Months earlier, under Captain Luke Collingwood, the ship Zong had sailed from Africa for Jamaica with some 440 slaves, many of whom had already been on board for weeks. Head winds, spells of calm, and bad navigation (Collingwood mistook Jamaica for another island and sailed right past it) stretched the transatlantic voyage to twice the usual length. Packed tightly into a vessel of only 107 tons, slaves began to sicken. Collingwood was worried, for a competent captain was expected to deliver his cargo in reasonable health, and, of course, dead or dying slaves brought no profits. There was a way out, however. If Collingwood could claim that slaves had died for reasons totally beyond his control, insurance-at £30 per slave-would cover the loss.
Collingwood ordered his officers to throw the sickest slaves into the ocean. If ever questioned, he told them, they were to say that due to the unfavorable winds, the ship's water supply was running out. If water had been running out, these murders would be accepted under the principle of “jettison” in maritime law: A captain had a right to throw some cargo-in this case, slaves-overboard to save the remainder. In all, 133 slaves were “jettisoned” in several batches; the last group started to fight back and 26 of them were tossed over the side with their arms still shackled.
When the Zong's owners later filed an insurance claim for the value of the dead slaves, it equaled more than half a million dollars in today's money, and the insurance company disputed the claim. The moment Equiano showed him the newspaper article, Granville Sharp leaped into action. He hired lawyers, went to court, and personally interviewed at least one member of the ship's crew and a passenger. But the shocking thing about the Zong case-as much to Equiano and Sharp then as to us now-is that after more than a hundred human beings had been flung to their deaths, this was not a homicide trial. It was a civil insurance dispute.
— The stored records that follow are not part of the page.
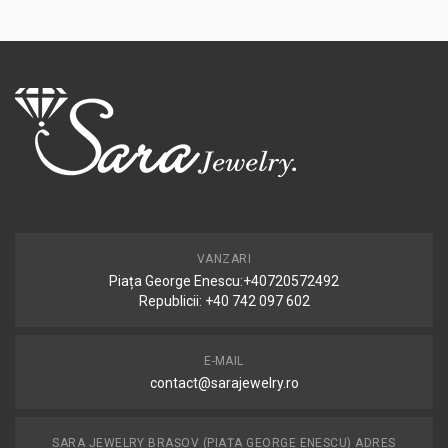
VANZARI
Piața George Enescu:+40720572492
Republicii: +40 742 097 602
E-MAIL
contact@sarajewelry.ro
SARA JEWELRY BRAȘOV (PIAȚA GEORGE ENESCU) ADRES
Sharp tried and failed to get the Zong's owners prosecuted for murder. But he fired off a passionate salvo of outraged letters about the case to everyone he could think of. One letter apparently reached a prominent clergyman, who, the following year, became vice chancellor-the equivalent of an American university's president-of Cambridge. Disturbed by what he had heard, he put to use one of the most powerful tools at his command: He made the morality of slavery the subject of the annual Cambridge Latin essay contest.
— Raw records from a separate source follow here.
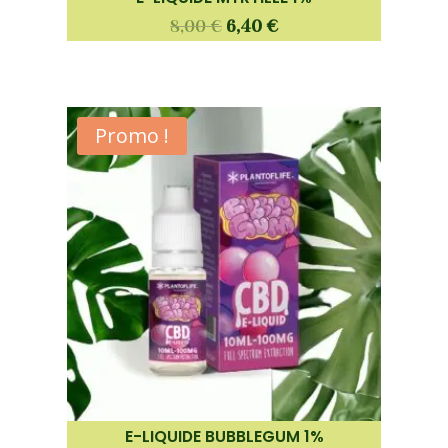
8,00
€
6,40
€
Promo !
E-LIQUIDE BUBBLEGUM 1%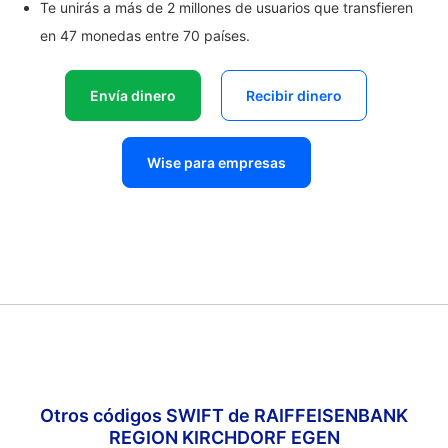
Te unirás a más de 2 millones de usuarios que transfieren
en 47 monedas entre 70 países.
Envía dinero
Recibir dinero
Wise para empresas
Otros códigos SWIFT de RAIFFEISENBANK
REGION KIRCHDORF EGEN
Latin and Greek competitions were a centerpiece of British university life. To win a major one was like winning a Rhodes scholarship or the Heisman trophy today; the honor would be bracketed with your name for a lifetime. One entrant in the Latin contest was a 25-year-old divinity student named Thomas Clarkson. He had no previous interest in slavery whatever, he later wrote, but only “the wish of…obtaining literary honour.” Unexpectedly, however, as he read everything he could find, studied the papers of a slave trader who had recently died, and interviewed officers who had seen slavery firsthand in the Americas, Clarkson found himself overcome: “In the day-time I was uneasy. In the night I had little rest. I sometimes never closed my eye-lids for grief…. I always slept with a candle in my room, that I might rise out of bed and put down such thoughts as might occur to me…conceiving that no arguments…should be lost in so great a cause.”
He won first prize. When it was awarded in June 1785, Clarkson read his essay aloud in Latin to an audience in Cambridge's elegant Senate House; then, his studies finished, already wearing the black garb of a deacon, he headed off toward London and a promising church career. But he found, to his surprise, that it was slavery itself that “wholly engrossed my thoughts…. Coming in sight of Wades Mill in Hertfordshire, I sat down disconsolate on the turf by the roadside and held my horse. Here a thought came into my mind, that if the contents of the Essay were true, it was time some person should see these calamities to their end.”